Gibson George Gobel (L-5CT)
|Model:||George Gobel (L-5CT)|
By 1958, pint-sized country comedian George Gobel, after having been dwarfed by his massive Gibson Super 400 for many years, was ready for something more comfortable to play. So, Gibson took the L-5C and narrowed the width by one inch. They also shortened the scale length from 25 ½” to 24 ¾” and used an X-braced design instead of the usual parallel bracing used on all other L-5’s. It received the designation L-5CT for “Cutaway Thin”. While Gibson never officially called it the George Gobel Model, the name was commonly referred to as such. They also gave it a bright red finish so that it would show up on the newly introduced color televisions because at the time Gobel had a weekly variety show on NBC. Gibson produced a total of 43 guitars ceasing production in 1961.

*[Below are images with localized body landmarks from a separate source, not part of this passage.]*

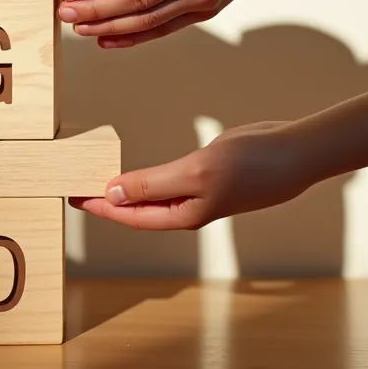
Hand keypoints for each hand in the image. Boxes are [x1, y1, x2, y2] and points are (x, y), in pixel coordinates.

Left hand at [70, 121, 315, 229]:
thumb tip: (111, 194)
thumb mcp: (194, 172)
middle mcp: (189, 207)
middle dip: (106, 202)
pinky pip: (168, 180)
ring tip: (97, 181)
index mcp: (185, 214)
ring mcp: (200, 192)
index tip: (72, 197)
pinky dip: (147, 177)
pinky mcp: (209, 174)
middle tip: (75, 187)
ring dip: (125, 189)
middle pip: (138, 209)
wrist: (296, 152)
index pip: (130, 216)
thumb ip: (151, 183)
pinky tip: (135, 172)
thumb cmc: (251, 165)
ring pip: (152, 195)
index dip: (100, 208)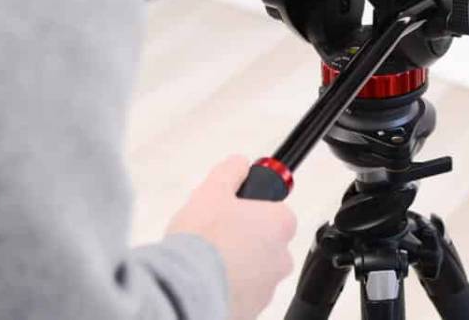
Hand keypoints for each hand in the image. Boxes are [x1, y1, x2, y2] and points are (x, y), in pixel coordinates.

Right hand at [166, 156, 299, 318]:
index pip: (275, 212)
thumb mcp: (212, 191)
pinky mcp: (252, 310)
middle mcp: (281, 257)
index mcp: (280, 224)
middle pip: (266, 243)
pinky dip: (229, 289)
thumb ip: (230, 172)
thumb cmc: (203, 242)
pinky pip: (242, 294)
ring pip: (255, 271)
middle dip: (244, 240)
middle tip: (216, 237)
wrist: (186, 290)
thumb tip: (239, 164)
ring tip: (208, 262)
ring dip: (237, 266)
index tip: (234, 213)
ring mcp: (268, 288)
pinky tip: (208, 281)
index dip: (251, 210)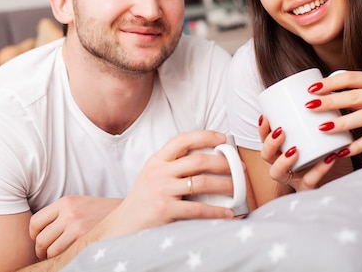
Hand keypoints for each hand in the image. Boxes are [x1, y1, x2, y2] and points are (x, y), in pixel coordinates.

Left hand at [29, 196, 120, 258]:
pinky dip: (60, 258)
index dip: (34, 235)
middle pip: (40, 237)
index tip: (40, 241)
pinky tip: (67, 256)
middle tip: (47, 254)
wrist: (126, 214)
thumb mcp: (80, 205)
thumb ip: (62, 214)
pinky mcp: (83, 237)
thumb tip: (41, 233)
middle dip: (41, 250)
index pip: (35, 221)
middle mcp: (68, 212)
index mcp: (65, 202)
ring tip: (57, 257)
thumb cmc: (101, 213)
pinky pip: (61, 253)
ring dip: (50, 256)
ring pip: (49, 248)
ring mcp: (76, 225)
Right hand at [93, 130, 235, 240]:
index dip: (205, 136)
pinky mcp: (165, 210)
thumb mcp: (152, 176)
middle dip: (224, 163)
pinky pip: (198, 209)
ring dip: (226, 185)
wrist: (122, 226)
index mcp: (156, 160)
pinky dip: (217, 211)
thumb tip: (205, 161)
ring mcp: (161, 190)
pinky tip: (228, 213)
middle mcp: (159, 172)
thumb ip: (172, 167)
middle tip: (240, 169)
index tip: (223, 139)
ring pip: (202, 182)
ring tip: (239, 190)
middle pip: (198, 160)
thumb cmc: (142, 201)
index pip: (182, 139)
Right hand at [258, 115, 341, 190]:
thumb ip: (320, 116)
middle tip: (281, 131)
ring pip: (277, 173)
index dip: (262, 130)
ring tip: (295, 149)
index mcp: (281, 151)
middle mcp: (283, 165)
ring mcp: (294, 179)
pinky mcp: (308, 189)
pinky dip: (319, 169)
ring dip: (283, 161)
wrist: (343, 179)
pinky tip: (329, 158)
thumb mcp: (321, 133)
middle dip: (270, 143)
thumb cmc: (328, 153)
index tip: (266, 117)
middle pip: (266, 156)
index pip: (265, 139)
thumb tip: (324, 90)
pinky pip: (310, 181)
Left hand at [306, 70, 361, 154]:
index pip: (350, 77)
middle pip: (353, 96)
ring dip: (341, 123)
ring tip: (322, 128)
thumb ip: (356, 91)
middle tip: (310, 106)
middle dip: (329, 101)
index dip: (329, 82)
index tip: (311, 89)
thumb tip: (323, 94)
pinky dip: (358, 145)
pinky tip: (344, 150)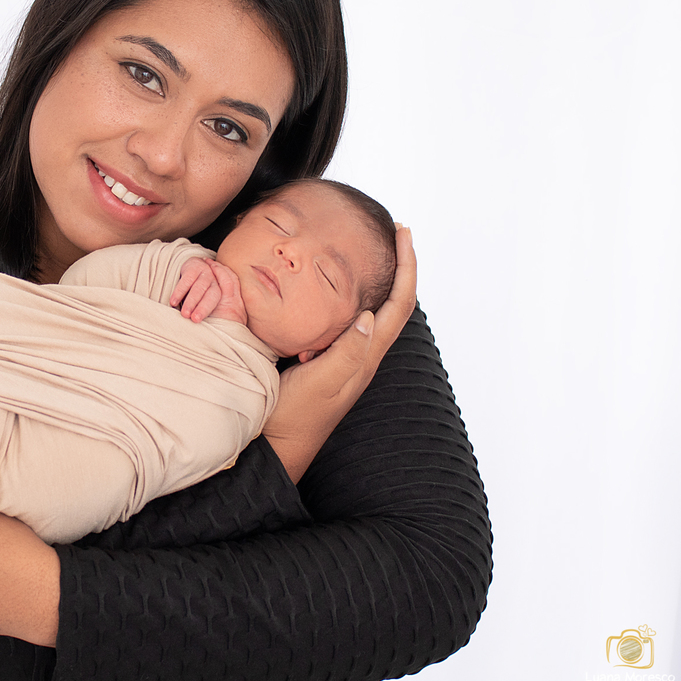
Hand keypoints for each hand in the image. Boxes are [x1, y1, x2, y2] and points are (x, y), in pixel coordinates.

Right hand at [170, 257, 223, 321]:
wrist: (192, 264)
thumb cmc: (197, 288)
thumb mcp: (205, 297)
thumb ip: (207, 308)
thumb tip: (206, 332)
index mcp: (221, 289)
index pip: (219, 301)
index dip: (211, 311)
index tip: (201, 322)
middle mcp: (215, 280)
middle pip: (212, 295)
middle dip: (203, 308)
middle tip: (194, 320)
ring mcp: (206, 271)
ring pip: (200, 288)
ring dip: (192, 302)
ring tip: (184, 314)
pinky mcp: (194, 266)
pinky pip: (187, 280)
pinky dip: (180, 292)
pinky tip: (173, 302)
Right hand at [262, 227, 416, 481]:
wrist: (274, 449)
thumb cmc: (293, 418)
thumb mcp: (320, 383)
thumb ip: (346, 352)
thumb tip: (371, 315)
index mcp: (364, 357)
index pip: (398, 305)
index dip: (406, 267)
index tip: (403, 232)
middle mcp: (360, 357)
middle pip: (393, 305)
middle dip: (399, 268)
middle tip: (392, 235)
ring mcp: (344, 361)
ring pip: (373, 313)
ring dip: (379, 282)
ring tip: (371, 253)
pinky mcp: (325, 364)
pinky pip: (348, 323)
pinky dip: (350, 298)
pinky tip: (333, 291)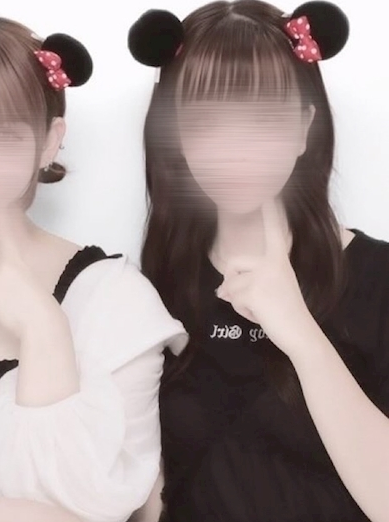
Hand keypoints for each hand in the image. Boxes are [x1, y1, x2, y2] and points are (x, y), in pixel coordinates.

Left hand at [0, 209, 61, 338]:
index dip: (4, 215)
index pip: (8, 233)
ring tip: (13, 306)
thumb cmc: (41, 310)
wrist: (41, 323)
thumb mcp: (30, 286)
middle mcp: (5, 264)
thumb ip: (14, 279)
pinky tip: (6, 311)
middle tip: (15, 299)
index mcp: (19, 262)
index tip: (0, 199)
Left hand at [215, 200, 316, 353]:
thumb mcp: (263, 292)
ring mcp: (264, 275)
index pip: (273, 229)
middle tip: (260, 300)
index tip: (268, 187)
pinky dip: (242, 311)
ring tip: (263, 308)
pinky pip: (232, 298)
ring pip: (230, 286)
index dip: (270, 208)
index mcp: (279, 259)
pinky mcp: (255, 289)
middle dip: (233, 285)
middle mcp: (273, 262)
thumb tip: (220, 291)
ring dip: (240, 302)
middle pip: (231, 265)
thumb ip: (243, 284)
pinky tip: (261, 315)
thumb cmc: (284, 313)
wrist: (301, 334)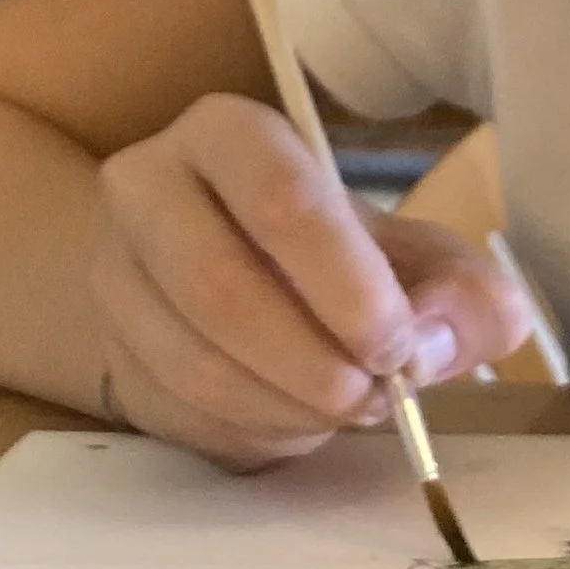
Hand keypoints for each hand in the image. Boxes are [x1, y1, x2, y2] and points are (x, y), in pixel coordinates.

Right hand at [88, 94, 533, 468]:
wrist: (230, 281)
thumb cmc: (331, 256)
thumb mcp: (412, 255)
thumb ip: (459, 291)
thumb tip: (435, 341)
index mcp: (229, 135)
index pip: (280, 199)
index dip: (347, 285)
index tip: (397, 345)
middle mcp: (147, 187)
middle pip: (219, 288)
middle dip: (314, 363)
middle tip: (375, 397)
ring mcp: (114, 274)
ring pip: (194, 363)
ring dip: (288, 408)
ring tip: (346, 409)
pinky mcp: (110, 351)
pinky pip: (180, 413)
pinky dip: (254, 434)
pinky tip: (298, 421)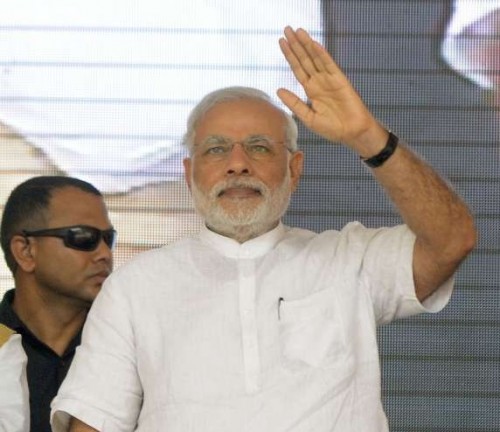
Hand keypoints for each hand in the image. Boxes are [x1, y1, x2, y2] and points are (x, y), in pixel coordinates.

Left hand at [277, 26, 382, 149]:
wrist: (351, 133)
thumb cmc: (332, 128)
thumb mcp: (308, 117)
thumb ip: (294, 103)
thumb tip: (278, 89)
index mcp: (311, 90)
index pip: (298, 69)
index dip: (289, 55)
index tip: (281, 42)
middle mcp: (319, 82)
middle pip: (304, 60)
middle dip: (295, 45)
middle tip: (286, 29)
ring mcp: (329, 80)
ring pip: (315, 59)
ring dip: (306, 44)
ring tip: (297, 31)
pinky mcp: (340, 80)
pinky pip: (329, 64)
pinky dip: (321, 54)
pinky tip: (313, 43)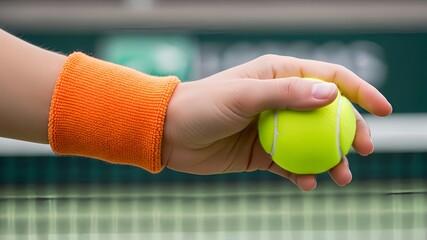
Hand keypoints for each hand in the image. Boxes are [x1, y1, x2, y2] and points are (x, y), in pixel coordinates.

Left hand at [162, 55, 391, 190]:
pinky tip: (306, 184)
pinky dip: (300, 174)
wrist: (170, 133)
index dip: (361, 92)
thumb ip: (287, 94)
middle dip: (351, 132)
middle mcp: (280, 100)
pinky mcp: (262, 153)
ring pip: (312, 143)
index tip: (384, 110)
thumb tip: (332, 95)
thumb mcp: (244, 96)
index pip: (329, 79)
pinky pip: (290, 164)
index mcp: (280, 76)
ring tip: (341, 177)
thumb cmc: (203, 105)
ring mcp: (273, 128)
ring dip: (330, 159)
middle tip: (363, 151)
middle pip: (327, 115)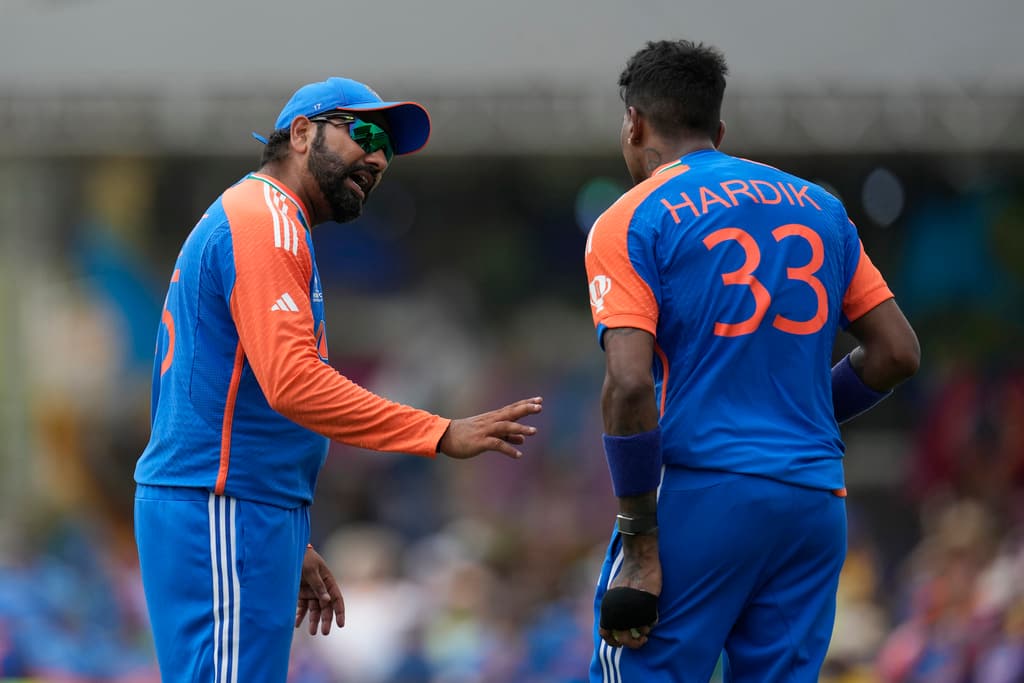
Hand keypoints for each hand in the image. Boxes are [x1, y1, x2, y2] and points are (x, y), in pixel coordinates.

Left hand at [295, 545, 344, 635]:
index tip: (341, 624)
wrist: (288, 553)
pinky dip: (300, 615)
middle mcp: (321, 589)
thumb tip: (327, 600)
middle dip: (326, 620)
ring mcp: (310, 592)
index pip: (337, 599)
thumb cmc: (303, 558)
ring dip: (314, 621)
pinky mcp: (300, 594)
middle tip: (325, 632)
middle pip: (326, 607)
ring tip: (312, 632)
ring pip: (314, 610)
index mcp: (328, 581)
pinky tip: (296, 624)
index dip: (340, 612)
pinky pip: (302, 607)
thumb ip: (318, 585)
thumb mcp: (311, 570)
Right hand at [438, 396, 542, 459]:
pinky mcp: (480, 442)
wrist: (445, 437)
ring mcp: (485, 430)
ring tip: (534, 431)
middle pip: (511, 412)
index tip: (539, 400)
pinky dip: (508, 449)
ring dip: (520, 428)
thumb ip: (507, 436)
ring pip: (505, 426)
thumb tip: (523, 439)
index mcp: (492, 417)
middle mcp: (490, 421)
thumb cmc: (467, 434)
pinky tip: (518, 455)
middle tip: (540, 406)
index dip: (526, 403)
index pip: (512, 408)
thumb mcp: (488, 433)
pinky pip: (497, 444)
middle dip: (525, 409)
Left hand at [599, 534, 660, 649]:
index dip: (613, 642)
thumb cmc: (628, 576)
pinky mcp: (646, 606)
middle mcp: (617, 612)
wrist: (639, 561)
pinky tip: (652, 616)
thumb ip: (614, 608)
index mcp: (607, 608)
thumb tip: (615, 626)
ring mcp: (631, 610)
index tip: (621, 643)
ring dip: (643, 634)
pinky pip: (649, 624)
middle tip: (640, 640)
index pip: (605, 634)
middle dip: (633, 643)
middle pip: (623, 639)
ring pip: (638, 634)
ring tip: (646, 628)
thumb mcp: (615, 593)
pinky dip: (651, 623)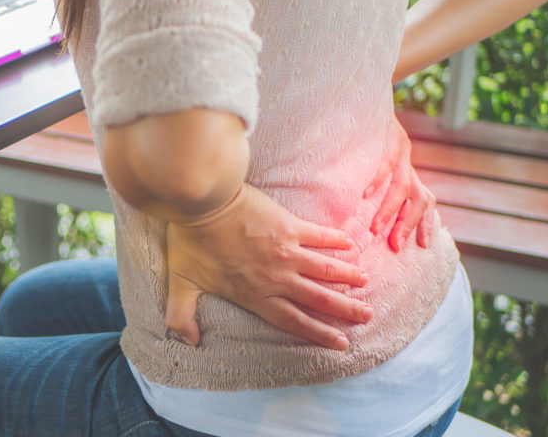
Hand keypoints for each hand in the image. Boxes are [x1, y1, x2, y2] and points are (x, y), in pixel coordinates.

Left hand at [165, 184, 371, 350]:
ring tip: (365, 282)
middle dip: (345, 309)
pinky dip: (336, 240)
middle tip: (367, 315)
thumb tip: (188, 342)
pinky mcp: (288, 225)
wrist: (201, 204)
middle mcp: (276, 277)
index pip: (293, 320)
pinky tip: (350, 244)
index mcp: (254, 294)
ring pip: (326, 269)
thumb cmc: (190, 242)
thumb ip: (182, 316)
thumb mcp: (181, 284)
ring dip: (348, 276)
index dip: (318, 333)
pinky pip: (319, 236)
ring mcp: (285, 251)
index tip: (341, 342)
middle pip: (318, 299)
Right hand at [364, 118, 435, 250]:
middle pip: (419, 198)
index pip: (426, 200)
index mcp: (408, 168)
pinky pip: (384, 162)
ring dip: (390, 211)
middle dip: (408, 224)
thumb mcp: (375, 157)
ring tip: (377, 229)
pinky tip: (365, 195)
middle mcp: (408, 161)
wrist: (367, 92)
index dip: (426, 222)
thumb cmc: (365, 130)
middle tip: (394, 245)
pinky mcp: (389, 136)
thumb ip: (378, 179)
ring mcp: (400, 148)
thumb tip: (361, 206)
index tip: (423, 245)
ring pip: (402, 186)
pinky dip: (376, 180)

In 1993, Gibson was undertaking a major production shift that would include a separate facility in Nashville simply called the Custom Shop in which they would produce their new Custom and Historic Collection. When they moved the company from Kalamazoo, MI to Nashville they brought along master luthier James Hutchins (Hutch) who had been crafting Gibson archtops for many years. Included in the Historic Collection was the L-5CT.
The initial handful of L-5CT’s produced accurately used the shorter 24 ¾” scale length as had the originals back in the day. Soon after they would revert to the more practical and easier to produce 25 ½” scale length that was used on every other L-5 model they made. This particular example is from that first handful of guitars with the shorter scale length. It is effortless to play and sounds phenomenal in every respect. It is clear, warm and woody. Narrowing the width and shortening the scale length has done nothing to reduce its acoustic power and sustain.
This is the third example I have owned. The first two were made in 1994 and 1998 with the 25 ½” scale length. The cherry red finish is spectacular other than a tiny 1/16” spot of touch-up inside the cutaway that is barely noticeable. You really have to search to find it. The plating is some of the finest I have seen on any Gibson guitar and is like new. After purchasing the guitar I sent the entire pickguard assembly to the legendary Kent Armstrong who rewound the BJB pickup as it had lost some of its output and Kent also made certain the wiring harness was up-to-snuff. The input jack is located beneath the pickguard. 99.9 percent of these were changed to an endpin or lower side jack. No strap button has been installed.
There are two labels affixed to the inside of the back. The label inside the treble f-hole is a Master Model label that simply reads George Gobel and has the serial number with no mention of the L-5CT anywhere. The label inside the Bass f-hole is signed by the builder, James W. Hutchins and dated October 15, 1993. This is truly an extremely rare and highly collectible guitar.